* [DIRECTIONS]:
A. In the forum post on building Paws distributions, what does the dist.ini use to collect the files in auto-lib/Paws/ServiceName* into lib/Paws/ServiceName?
B. Extend the forum post on building Paws distributions, continuing past its closing question.

Now I understand :) I didn't have in mind splitting every module into a new git repository, since it would imply working with lots of repos (but maybe you already have an idea of how to do that). I was thinking more in the lines of a solution that would generate a dist.ini for a specific module, invoke dzil, generate the next one, invoke dzil, ...

Let me further develop:

Say you have a dist.ini-submodules, that is a template toolkit file with some variables to fill out (the name of the dist, and maybe the directory where it's located). That dist.ini has prereqs "hardcoded" to Paws, and uses GatherFiles to get the files in auto-lib/Paws/ServiceName* into lib/Paws/ServiceName.

foreach $dir in <auto-lib/Paws/*> {
  generate_dist_ini_for $dir  # this guy adapts what it needs in dist.ini-submodules
  dzil build
}

We could make a target in the makefile make dists that generates the "main dist"

cp dist.ini-main dist.ini 
dzil build

and then build the submodules.

What do you think?

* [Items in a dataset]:
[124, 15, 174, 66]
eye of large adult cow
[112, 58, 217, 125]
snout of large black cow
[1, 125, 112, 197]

* [REPLIES]:
A. It uses GatherFiles.

B.
karenetheridge commented 7 years ago

I set up the build system for Task-Kensho (https://github.com/EnlightenedPerlOrganisation/task-kensho) which generates/builds/releases multiple distributions from one repository, but that only works well because all of the content in the sub-modules is generated. And honestly, it is a big pain to manage, and only really works out because every time one of the sub-modules needs a release, the parent module gets released as well. Is Paws really in the same boat? There's a huge amount of code there and I would think you'd want to be able to release them independently.

karenetheridge commented 7 years ago

Another reason to split up the distributions manually, rather than autogenerate them, is for dependency management -- splitting them up means that the API components can have different sets of dependencies, and not force users to install all the prereqs that they currently are if they only need to use a few of them.

pplu commented 7 years ago

I'm stuck between the two (I find good arguments for both cases), although I tend to find a bit simpler the "one repo" solution (maybe it's because it's the one that I best understand). But: please do as you feel will be best (after all I'm the one asking for help!). I appreciate your experience managing lots of modules, so I am open to letting you take the decision.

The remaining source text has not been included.